New Glitchy Cultural Detournements You Can Dance To From B'O'K

 

POPCHOP SHITWAVE - BUTTRESS O'KNEEL

 "Buttress O'Kneel has been chopping up pop since 1998, so, on one level, it seems almost strange that it would take until 2021's PopChop Shitwave release before she officially uses the words in an album title.  Then again, on another level, it's hard to be surprised by Buttress O'Kneel, or at this stage to really find anything she does 'strange'.  Because let's face it, in her 23 years so far, she's chopped, stretched, mashed, randomised, pummelled, breakcored, recycled, remixed, rejiggered, distorted, and broken pop music in so many different ways that really nothing seems off the cards at this point.

So, what does this, the THIRTY-FIFTH release (!) in her infamous 'compop' series, bring us?  Well, there's the usual assortment.  There's mashups - popular folk like Lil Nas X and Doja Cat being squished into each other in all sorts of illegal and inappropriate ways.  There's breakcore - amenbreaks rudely smashed onto fragments of pop music that really doesn't deserve it.   There's disrepectful humour - when poor Trent Reznor is forced to sing "I... shit myself today" on the album opener, or when Korean pop sensation Black Pink find themselves unceremoniously dumped on top of the ubiquitous Youtube background music known as 'Monkeys Spinning Monkeys'.   There's inappropriate death-metal drumming - this time rammed over the unsuspecting erotic pop groove of Doja Cat's 'I Need To Know' (last time we encountered this, it was Enya's new age surprise hit 'Orinoco Flow' that was the target).

There's automation - many pieces on the album are composed (if that's not too strong a word) by shoving raw songs into an Audiomulch set-up she calls the 'PopChopper', and pressing 'go', while other pieces are randomised using an online music tool called the 'BeatMachine', with no human involvement whatsoever. There are also the usual anagrams, references, invented genres and miscellaneous samples that we now expect from her decades-spanning modus operandi.  But there are new tricks too: in particular, the two pieces where she has, through some kind of culture-vandalistic cyber-alchemy, transformed popular singers into backwards pianos.  Why?  Well, why not.

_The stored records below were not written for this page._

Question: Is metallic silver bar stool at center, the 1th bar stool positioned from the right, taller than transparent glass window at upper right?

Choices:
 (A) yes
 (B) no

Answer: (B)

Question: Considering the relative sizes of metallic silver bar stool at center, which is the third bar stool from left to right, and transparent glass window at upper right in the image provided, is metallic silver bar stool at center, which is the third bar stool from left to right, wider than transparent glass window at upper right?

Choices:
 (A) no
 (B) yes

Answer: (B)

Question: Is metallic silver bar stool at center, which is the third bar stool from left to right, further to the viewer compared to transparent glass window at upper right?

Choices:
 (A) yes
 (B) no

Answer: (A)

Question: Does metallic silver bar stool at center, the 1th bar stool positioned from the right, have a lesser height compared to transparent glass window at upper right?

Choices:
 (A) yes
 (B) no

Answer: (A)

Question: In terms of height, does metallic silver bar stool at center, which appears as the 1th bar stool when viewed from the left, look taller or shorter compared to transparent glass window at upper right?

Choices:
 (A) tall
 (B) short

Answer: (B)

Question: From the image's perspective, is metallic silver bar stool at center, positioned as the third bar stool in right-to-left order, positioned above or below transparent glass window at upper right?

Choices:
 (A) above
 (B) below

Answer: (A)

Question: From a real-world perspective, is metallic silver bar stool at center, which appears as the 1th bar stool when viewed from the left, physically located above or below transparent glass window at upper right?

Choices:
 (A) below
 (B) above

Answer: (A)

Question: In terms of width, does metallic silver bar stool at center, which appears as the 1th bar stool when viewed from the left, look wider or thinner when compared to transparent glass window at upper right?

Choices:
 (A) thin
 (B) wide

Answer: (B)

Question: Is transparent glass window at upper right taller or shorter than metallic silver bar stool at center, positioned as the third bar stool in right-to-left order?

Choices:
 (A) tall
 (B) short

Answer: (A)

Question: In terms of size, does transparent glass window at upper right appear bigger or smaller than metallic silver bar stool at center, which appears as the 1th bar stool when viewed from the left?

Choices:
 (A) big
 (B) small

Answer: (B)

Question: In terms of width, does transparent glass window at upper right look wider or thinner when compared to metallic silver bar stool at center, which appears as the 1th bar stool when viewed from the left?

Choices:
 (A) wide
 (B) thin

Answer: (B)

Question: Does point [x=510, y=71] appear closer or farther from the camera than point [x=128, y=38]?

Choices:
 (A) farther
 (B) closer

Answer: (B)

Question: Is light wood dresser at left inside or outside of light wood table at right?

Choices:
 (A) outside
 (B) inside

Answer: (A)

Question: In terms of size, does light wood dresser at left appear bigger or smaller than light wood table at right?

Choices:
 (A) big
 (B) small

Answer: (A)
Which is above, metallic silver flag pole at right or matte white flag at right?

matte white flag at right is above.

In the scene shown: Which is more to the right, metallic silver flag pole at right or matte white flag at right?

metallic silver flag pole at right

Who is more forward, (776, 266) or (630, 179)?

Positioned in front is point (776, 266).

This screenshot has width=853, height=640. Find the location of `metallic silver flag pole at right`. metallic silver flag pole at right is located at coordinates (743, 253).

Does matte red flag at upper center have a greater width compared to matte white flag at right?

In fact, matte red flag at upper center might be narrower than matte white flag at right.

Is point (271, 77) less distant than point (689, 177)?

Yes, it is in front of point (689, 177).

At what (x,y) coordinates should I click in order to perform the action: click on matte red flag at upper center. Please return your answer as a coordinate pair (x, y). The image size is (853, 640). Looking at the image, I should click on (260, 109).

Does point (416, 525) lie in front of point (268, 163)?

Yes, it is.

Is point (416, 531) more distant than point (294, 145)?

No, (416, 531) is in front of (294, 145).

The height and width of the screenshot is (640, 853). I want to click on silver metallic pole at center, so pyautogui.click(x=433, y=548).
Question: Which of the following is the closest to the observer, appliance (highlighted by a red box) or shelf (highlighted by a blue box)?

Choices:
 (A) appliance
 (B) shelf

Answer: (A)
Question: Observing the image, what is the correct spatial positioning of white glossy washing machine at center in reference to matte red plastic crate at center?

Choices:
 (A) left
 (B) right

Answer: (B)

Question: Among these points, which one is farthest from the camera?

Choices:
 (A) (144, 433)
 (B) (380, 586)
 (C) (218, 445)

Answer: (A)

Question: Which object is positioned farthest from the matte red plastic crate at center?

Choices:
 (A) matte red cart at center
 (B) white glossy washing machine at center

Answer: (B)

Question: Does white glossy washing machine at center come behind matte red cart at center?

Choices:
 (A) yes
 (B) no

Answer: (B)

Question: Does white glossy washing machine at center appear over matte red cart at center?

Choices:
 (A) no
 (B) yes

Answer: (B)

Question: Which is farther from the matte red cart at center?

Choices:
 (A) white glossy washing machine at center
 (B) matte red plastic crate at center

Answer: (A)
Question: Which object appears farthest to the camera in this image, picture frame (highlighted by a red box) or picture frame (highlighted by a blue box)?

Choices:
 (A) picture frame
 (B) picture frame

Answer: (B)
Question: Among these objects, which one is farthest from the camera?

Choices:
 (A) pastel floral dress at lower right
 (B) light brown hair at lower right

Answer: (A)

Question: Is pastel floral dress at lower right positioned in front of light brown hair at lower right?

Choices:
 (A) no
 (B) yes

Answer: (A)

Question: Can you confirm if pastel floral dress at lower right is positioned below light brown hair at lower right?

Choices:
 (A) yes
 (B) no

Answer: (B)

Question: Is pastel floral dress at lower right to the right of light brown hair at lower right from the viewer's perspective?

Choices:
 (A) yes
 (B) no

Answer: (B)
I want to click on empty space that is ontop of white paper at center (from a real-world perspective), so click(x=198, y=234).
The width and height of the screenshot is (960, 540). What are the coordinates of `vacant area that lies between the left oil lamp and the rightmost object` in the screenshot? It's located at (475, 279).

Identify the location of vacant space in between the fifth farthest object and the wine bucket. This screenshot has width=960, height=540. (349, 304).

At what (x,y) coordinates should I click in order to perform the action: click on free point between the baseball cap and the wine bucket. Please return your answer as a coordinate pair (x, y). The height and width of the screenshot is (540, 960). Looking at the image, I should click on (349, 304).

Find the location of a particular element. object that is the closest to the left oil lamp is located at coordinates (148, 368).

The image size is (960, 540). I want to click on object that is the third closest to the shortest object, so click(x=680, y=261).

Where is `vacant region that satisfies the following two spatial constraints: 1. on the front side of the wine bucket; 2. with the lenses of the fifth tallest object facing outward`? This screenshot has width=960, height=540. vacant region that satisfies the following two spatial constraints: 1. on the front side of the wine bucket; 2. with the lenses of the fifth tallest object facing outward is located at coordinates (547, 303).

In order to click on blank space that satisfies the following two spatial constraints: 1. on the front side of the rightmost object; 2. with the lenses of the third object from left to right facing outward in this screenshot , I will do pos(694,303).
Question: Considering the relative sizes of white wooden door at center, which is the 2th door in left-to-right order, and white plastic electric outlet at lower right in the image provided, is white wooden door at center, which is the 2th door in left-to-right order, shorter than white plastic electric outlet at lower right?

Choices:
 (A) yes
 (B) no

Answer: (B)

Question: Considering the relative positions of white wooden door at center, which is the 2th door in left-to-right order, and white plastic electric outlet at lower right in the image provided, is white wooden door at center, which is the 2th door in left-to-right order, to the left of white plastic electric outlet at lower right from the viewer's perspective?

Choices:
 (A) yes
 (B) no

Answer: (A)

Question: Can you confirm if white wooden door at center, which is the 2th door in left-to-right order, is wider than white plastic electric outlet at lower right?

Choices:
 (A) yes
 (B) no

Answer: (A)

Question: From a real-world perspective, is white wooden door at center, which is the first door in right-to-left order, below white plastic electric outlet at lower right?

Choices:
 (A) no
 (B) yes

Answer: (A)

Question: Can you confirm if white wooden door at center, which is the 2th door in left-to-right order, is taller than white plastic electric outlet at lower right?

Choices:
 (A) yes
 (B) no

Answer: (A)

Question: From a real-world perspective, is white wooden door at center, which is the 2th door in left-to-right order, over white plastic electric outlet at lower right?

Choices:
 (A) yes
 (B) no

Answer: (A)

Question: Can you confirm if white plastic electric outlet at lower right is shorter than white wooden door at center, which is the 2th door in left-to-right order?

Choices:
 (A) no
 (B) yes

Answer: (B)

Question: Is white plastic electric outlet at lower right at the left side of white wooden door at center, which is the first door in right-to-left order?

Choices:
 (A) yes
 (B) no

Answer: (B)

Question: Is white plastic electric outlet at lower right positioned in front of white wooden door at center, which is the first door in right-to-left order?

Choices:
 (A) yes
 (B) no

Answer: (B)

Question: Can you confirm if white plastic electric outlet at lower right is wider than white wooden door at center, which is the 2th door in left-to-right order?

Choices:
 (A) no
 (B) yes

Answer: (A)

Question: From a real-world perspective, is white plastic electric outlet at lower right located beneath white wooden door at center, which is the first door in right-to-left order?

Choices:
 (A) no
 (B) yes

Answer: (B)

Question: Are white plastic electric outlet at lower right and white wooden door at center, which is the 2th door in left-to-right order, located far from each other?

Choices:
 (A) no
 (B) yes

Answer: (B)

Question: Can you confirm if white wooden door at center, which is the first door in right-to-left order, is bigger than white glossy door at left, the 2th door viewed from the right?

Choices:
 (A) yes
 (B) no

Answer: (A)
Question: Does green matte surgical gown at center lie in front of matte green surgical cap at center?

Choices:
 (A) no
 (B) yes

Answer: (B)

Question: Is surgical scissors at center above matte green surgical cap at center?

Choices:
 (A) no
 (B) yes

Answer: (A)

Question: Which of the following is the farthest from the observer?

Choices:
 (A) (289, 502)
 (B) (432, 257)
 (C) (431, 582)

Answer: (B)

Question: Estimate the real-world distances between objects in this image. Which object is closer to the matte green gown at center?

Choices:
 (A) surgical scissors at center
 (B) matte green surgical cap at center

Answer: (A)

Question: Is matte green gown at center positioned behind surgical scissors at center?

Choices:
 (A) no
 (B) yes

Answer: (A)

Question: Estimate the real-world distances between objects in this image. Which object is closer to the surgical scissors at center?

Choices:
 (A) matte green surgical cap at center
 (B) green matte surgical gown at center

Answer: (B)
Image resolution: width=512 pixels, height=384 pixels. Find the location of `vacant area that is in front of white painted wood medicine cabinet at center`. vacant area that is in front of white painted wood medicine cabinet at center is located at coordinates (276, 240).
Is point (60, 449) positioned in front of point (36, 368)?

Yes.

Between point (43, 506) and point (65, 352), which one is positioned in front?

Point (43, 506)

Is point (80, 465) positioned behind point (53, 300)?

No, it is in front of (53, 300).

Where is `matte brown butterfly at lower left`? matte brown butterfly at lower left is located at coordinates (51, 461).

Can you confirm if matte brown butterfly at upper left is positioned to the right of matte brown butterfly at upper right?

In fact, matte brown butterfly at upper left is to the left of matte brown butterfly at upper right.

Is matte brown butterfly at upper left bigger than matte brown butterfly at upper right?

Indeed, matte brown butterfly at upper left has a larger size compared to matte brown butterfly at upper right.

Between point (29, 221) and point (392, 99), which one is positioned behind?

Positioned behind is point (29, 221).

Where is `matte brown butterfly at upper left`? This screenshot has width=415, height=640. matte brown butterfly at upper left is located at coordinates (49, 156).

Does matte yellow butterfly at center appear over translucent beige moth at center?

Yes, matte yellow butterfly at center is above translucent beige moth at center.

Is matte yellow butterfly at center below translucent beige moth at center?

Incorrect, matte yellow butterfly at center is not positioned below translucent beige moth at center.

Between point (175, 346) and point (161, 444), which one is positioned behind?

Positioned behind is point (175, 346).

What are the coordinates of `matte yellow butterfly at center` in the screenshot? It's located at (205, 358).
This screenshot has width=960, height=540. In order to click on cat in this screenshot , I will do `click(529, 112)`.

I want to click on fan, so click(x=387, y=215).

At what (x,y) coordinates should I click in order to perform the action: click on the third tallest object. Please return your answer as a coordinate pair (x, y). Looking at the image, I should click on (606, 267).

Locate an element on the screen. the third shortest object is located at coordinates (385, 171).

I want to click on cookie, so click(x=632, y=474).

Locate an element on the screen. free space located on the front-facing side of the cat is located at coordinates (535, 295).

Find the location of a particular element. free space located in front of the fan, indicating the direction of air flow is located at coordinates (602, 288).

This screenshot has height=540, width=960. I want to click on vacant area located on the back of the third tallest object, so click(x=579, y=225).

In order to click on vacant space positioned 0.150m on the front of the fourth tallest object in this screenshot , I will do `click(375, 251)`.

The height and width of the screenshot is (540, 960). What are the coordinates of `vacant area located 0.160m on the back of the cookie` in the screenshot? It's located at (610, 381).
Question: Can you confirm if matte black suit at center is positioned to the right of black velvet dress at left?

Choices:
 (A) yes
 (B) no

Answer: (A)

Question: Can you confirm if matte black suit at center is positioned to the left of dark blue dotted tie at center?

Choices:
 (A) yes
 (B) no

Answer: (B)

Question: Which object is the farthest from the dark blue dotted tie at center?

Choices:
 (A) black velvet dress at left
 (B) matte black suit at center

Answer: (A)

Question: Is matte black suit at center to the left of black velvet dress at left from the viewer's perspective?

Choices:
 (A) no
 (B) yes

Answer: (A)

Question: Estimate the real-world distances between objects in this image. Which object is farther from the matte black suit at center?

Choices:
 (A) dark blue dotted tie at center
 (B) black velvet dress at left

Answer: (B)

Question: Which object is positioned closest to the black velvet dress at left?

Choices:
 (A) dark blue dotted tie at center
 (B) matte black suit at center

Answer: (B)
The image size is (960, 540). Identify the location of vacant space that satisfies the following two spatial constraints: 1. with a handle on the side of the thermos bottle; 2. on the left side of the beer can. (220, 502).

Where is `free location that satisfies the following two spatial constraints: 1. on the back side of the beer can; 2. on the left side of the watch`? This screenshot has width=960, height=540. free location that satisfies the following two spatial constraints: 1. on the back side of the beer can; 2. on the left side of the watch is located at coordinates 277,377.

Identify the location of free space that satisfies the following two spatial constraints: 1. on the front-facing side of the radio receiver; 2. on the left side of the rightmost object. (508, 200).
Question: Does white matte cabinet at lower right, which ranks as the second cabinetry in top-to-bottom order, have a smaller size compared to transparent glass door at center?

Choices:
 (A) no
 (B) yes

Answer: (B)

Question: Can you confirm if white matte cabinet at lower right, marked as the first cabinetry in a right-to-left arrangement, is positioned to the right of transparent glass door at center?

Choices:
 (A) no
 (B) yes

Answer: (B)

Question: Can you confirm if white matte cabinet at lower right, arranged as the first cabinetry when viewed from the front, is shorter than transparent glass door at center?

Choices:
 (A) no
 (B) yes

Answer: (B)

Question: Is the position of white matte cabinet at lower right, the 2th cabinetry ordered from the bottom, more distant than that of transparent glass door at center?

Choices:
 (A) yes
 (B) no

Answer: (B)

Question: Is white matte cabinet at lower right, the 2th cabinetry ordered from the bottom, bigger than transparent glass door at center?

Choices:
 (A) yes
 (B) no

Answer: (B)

Buttress O'Kneel makes albums that don't need to happen.  There is no hole for instance, no particular void in any imaginary parallel universe, that is shaped like a popular singer sounding like a backwards piano. This release, like the entirety of Buttress' enormous canon, scratches no itch, heals no wound, represents no generation's angst, sums up no generational zeitgeist, stands for nothing but play.

But play, simple play for the sake of play, might be what we need most right now."